Basil Fulford Lowther Clarke

Basil Fulford Lowther Clarke (6 March 1908 – 27 January 1978) was a priest and architectural historian.[1][2][3][4][5] He served as Secretary of the Oxford Diocesan Advisory Committee for the Care of Churches, a member of the Council for the Care of Churches, on the advisory board for the Care of Redundant Churches and was a member of the Westminster Abbey Architectural Advisory Panel.[6]

Life edit

Basil Fulford Lowther Clarke was born on 6 March 1908, the son of the Rev. W. K. L. Clarke.[1] He was educated at St John's School, Leatherhead and St John's College, Durham.[1] After Durham he trained to be a priest at Cuddesdon Theological College and was ordained in 1932.[1] He served as curate at Coulsdon, Monmouth, Watford and Oxford before being appointed Vicar of Knowl Hill, Berkshire, a position he held from 1944 to 1974.[1]

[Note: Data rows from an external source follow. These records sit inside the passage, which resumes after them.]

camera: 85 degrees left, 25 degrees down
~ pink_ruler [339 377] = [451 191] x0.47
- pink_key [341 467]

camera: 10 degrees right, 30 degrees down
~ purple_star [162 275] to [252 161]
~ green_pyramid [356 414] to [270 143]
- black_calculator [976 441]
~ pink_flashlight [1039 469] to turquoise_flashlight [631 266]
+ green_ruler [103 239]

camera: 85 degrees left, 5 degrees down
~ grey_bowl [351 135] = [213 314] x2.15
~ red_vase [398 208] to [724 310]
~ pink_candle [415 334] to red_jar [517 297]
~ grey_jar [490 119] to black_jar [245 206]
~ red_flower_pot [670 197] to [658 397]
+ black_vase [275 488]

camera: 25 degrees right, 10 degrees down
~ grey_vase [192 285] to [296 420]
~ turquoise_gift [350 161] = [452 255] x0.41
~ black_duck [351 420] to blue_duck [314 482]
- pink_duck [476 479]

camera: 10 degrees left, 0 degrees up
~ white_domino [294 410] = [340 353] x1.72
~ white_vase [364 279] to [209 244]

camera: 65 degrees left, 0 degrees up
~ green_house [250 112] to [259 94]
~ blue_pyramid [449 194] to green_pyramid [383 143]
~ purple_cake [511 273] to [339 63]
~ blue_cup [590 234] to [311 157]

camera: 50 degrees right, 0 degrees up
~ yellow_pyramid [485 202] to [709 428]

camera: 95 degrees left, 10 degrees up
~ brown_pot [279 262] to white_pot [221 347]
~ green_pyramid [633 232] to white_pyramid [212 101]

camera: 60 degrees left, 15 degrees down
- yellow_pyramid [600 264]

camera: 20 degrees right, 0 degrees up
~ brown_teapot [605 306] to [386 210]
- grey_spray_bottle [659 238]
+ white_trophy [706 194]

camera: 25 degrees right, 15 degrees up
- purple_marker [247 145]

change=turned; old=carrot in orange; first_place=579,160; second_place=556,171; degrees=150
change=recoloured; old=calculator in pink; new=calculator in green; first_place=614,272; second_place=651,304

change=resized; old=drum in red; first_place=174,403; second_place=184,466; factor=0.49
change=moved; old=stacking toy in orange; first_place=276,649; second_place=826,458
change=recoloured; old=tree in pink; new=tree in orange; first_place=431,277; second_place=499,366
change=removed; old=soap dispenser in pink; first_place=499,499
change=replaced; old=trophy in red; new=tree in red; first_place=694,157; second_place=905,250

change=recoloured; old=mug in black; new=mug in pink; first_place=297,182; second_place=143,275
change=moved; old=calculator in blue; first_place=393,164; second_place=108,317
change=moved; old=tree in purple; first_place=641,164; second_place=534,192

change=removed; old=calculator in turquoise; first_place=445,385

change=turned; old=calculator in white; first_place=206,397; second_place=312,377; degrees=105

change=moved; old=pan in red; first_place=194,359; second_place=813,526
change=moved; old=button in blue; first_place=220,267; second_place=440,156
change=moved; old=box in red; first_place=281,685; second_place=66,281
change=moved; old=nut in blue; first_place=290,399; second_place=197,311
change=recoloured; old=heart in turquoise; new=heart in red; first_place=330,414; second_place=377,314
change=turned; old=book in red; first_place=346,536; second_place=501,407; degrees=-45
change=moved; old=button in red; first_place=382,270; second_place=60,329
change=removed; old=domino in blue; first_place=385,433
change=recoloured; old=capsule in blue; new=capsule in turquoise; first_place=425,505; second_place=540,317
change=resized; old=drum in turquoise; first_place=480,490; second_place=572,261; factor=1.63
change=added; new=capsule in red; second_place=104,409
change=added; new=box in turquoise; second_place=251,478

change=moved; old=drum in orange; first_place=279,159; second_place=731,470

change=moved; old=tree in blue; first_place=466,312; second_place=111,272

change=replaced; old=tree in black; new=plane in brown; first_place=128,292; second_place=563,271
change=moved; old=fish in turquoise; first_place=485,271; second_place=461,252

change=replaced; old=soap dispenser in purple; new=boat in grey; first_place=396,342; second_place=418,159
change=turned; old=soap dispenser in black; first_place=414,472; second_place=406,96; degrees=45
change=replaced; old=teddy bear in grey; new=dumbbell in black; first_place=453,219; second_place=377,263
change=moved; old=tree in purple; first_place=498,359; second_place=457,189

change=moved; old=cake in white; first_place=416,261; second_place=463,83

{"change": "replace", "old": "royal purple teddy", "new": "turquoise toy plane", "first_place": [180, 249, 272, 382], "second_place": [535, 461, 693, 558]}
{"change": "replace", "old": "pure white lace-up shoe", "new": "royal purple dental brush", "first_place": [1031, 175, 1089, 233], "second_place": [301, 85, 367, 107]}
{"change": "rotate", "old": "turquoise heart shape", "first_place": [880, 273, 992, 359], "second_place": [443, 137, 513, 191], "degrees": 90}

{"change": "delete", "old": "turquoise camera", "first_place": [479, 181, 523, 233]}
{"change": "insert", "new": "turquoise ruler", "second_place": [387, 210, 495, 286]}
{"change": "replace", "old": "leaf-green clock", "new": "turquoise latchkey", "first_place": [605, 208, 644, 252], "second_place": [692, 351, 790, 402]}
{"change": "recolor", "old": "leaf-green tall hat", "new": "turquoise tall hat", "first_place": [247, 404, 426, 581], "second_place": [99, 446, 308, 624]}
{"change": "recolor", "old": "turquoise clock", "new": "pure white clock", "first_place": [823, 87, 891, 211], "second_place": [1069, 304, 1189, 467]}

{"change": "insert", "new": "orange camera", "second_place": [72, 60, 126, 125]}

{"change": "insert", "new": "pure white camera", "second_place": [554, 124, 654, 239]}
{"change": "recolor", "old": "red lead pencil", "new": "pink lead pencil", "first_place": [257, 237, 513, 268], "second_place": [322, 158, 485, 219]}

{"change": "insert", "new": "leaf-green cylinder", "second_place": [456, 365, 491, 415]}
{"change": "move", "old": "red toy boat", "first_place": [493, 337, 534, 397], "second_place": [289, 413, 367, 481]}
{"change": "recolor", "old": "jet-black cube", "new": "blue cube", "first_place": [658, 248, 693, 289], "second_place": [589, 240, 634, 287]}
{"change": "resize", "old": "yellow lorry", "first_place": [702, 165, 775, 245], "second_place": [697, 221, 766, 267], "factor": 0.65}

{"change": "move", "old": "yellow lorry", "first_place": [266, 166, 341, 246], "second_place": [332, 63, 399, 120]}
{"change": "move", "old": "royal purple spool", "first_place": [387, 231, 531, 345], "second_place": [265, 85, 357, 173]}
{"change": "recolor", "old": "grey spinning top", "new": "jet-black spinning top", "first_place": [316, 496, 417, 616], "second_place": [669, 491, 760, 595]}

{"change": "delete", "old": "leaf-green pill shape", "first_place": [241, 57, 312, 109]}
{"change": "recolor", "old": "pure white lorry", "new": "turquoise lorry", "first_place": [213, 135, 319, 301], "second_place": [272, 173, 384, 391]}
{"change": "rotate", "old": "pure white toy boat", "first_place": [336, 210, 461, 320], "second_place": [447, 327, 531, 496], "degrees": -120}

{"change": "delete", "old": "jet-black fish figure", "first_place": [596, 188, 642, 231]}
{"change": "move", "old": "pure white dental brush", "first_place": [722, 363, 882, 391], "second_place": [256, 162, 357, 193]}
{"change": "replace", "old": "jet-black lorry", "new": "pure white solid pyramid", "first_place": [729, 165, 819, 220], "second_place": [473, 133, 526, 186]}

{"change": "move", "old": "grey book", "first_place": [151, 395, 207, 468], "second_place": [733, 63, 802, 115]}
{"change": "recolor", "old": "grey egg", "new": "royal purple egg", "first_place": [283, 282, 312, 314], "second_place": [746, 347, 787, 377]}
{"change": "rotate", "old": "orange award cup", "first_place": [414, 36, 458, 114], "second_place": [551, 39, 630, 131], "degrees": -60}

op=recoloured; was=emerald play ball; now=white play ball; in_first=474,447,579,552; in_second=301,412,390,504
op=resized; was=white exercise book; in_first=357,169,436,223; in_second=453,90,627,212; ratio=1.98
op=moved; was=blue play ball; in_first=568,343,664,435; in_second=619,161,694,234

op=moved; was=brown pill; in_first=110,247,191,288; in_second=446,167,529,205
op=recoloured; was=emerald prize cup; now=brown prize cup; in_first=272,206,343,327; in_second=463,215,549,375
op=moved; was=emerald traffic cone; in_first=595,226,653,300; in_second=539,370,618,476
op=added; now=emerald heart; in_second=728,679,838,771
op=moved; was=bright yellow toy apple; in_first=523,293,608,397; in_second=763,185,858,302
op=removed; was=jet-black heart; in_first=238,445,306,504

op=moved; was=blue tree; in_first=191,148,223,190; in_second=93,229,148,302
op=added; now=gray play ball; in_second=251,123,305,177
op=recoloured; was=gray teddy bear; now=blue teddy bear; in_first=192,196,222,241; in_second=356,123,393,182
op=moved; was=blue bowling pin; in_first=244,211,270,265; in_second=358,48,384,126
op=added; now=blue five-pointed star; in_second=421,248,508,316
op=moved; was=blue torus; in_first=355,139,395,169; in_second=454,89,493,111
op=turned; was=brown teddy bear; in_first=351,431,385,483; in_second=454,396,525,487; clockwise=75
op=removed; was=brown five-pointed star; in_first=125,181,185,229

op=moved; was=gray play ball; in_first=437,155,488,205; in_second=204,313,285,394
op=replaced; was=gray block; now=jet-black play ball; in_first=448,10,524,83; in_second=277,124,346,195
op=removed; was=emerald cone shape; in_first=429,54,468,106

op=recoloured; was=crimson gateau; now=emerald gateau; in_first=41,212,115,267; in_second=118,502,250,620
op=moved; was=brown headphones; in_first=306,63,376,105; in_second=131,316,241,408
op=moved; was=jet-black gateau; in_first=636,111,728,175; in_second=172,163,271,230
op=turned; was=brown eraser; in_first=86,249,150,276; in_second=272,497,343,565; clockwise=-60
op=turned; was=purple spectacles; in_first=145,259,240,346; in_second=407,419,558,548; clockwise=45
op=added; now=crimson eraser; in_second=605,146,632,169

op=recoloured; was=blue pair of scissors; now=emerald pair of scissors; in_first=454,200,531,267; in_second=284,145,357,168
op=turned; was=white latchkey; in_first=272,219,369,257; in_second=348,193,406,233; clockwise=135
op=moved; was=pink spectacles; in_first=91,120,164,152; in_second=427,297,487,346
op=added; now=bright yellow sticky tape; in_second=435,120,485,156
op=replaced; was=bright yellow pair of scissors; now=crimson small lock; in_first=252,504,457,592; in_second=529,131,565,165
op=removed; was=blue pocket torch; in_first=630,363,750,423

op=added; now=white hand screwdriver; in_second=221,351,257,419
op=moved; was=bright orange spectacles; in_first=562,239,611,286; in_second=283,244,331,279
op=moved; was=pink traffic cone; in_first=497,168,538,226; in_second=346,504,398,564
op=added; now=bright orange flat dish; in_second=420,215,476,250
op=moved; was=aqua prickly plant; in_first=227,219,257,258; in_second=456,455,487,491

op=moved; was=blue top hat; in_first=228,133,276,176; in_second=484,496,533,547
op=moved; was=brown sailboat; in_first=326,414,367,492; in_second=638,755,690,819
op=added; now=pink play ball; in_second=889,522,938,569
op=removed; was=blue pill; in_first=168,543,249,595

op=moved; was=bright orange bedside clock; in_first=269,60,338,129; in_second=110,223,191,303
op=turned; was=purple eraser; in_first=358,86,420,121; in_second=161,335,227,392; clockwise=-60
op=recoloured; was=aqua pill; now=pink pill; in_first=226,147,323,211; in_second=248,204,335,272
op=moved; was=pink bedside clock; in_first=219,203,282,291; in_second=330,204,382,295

Clarke and his brother took an early interest in church architecture and were encouraged by their father to record details of any church they visited.[3] Starting as a schoolboy hobby, during his life he prepared over thirty one handwritten books accompanied by nineteen boxes of documents and postcards from churches he had visited.[3] He is reputed to have prepared card indexes on two thirds of the 16,000 churches in Great Britain.[3]

Clarke’s main interest was Victorian church architecture and the gothic revival.[3] His passion for the genre led him to become a writer of books on the subject and he is notable for his book, Church Builders of the 19th Century, which was published in 1938 when Victorian architecture was somewhat ridiculed.[7]

Clarke contributed to the Collins Guide to English Parish Churches by Sir John Betjeman and also wrote about Anglican church architecture outside the British Isles,[8] the Parish Churches of London,[9] The Building of the Eighteenth Century Church and, with Sir John Betjeman, English Churches.[10]

In 1970, Clarke was appointed an honorary Canon of Christ Church, Oxford.[1] On retirement, he concentrated his energies on church architecture and preservation, serving on a number of administrative bodies.[1][4]

Clarke died on 27 January at the age of 69.[1] In 1939 Clarke married Eileen Noel Coates and was survived by her, one son and two daughters.[1]

References edit

  1. ^ a b c d e f g h i Obituary in The Times, The Rev B. F. L. Clarke, January 31, 1978, p.18
  2. ^ Who's Who and Who Was Who: For autobiographical information on the noteworthy & famous. Oxford University Press.
  3. ^ a b c d e "Priest". www.churchtimes.co.uk.
  4. ^ a b "Basil Fulford Lowther Clarke (1907-1978), historian of ecclesiastical architecture: notebooks and papers". www.nationalarchives.gov.uk.
  5. ^ Curl, James Stevens; Wilson, Susan (February 26, 2015). The Oxford Dictionary of Architecture. OUP Oxford. ISBN 9780191053856 – via Google Books.
  6. ^ "CalmView: Overview". archives.lambethpalacelibrary.org.uk.
  7. ^ Clarke, Basil Fulford Lowther (July 28, 1969). Church builders of the nineteenth century: a study of the Gothic Revival in England. Augustus M. Kelly. OCLC 433738085 – via Open WorldCat.
  8. ^ Clarke, Basil Fulford Lowther (July 28, 1958). Anglican cathedrals outside the British Isles. S.P.C.K. OCLC 1007154127 – via Open WorldCat.
  9. ^ Clarke, Basil Fulford Lowther (July 28, 1966). Parish churches of London. OCLC 1039557669 – via Open WorldCat.
  10. ^ Clarke, Basil Fulford Lowther; Betjeman, John (July 28, 1964). English churches. Vista Books. OCLC 490775077 – via Open WorldCat.